Will do that - thanks for your reply.


----------



## Kiss4aFrog (Nov 3, 2013)

:welcome: to SBF whoward

I was trying to find a picture of the engine and didn't see one. I know on my Troy it has a wrap around piece of plastic that starts on the side opposite the starter, around the recoil and then over the starter. If I remember right some of the exhaust guard needs to come loose too. I would think yours might be similar.
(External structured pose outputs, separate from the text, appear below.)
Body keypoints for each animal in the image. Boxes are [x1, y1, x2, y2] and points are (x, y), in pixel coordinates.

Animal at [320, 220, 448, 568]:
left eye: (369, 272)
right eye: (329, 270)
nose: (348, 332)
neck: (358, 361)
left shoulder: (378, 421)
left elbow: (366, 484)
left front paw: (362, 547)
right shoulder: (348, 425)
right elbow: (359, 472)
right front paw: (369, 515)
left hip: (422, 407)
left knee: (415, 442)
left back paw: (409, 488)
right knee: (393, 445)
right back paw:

You can try pulling up the service manual PDF here: Ariens Order Owners Manuals


----------



## whoward (Feb 1, 2018)

Thanks- did try the Service Manual route yesterday - but Ariens does not post one; even though it is noted to be available on that website.


----------



## Cardo111 (Feb 16, 2015)

whoward said:


> Thanks- did try the Service Manual route yesterday - but Ariens does not post one; even though it is noted to be available on that website.


:welcome: aboard!

Here is a link to the service manual just plug in your model number and serial number, as an owner access to the digital version is free of charge:

Ariens Order Owners Manuals


----------



## whoward (Feb 1, 2018)

I did do that but the only available manuals on that link are the PArts and Operators manuals. Service manual does not seem to b available.


----------



## whoward (Feb 1, 2018)

The solution is as described. All that covers the flywheel needs to be removed to access the bolts holding the starter to the engine. What a ****-poor design compared to the simple '2-screws-and-remove' design for the majority of engines out there.


----------



## Witz (Jan 7, 2018)

I have an Ariens model #921038 from 2014 with an lct ax 306cc engine. I'm having electric starter issues and I did remove the electric starter about two weeks ago. What I did was starting at the electric starter switch remove the two screws holding the push button box and behind that remove the two silver bolts that hold the metal shroud to the engine. Once you did that follow the metal shroud around to the front above the recoil and remove the four black screws holding the two metal shrouds together. Now you can pull the fuel shut off knob off. Once the knob is off lift the two metal shrouds up and remove the right one from the left one. You will need to remove two more black screws from above the primer bulb so metal shrouds can be lifted apart. Now you remove the recoil three screws. After all that lift the metal shroud covering the electric starter and hold it up while removing the two bolts holding the starter to the block. I know it sounds like a lot of work but take your time, maybe 20 mins. to get this done. I searched the internet and went to LCT in S.C. and followed instructions from them. Nothing on the internet forums or from Donyboy 73 available. Good Luck, let me know how you make out, we're all in this together. 

Witz


----------



## Kiss4aFrog (Nov 3, 2013)

I was out shopping and went down the snowblower isle. The new(er) machines I saw have the starter bolted in from the recoil side. The recoil and flywheel shroud would need to be removed to get to the bolts that hold the starter in place.


----------



## Macplee (Feb 17, 2018)

I removed the screws holding the flywheel and gained access to the two bolts holding the starter.


----------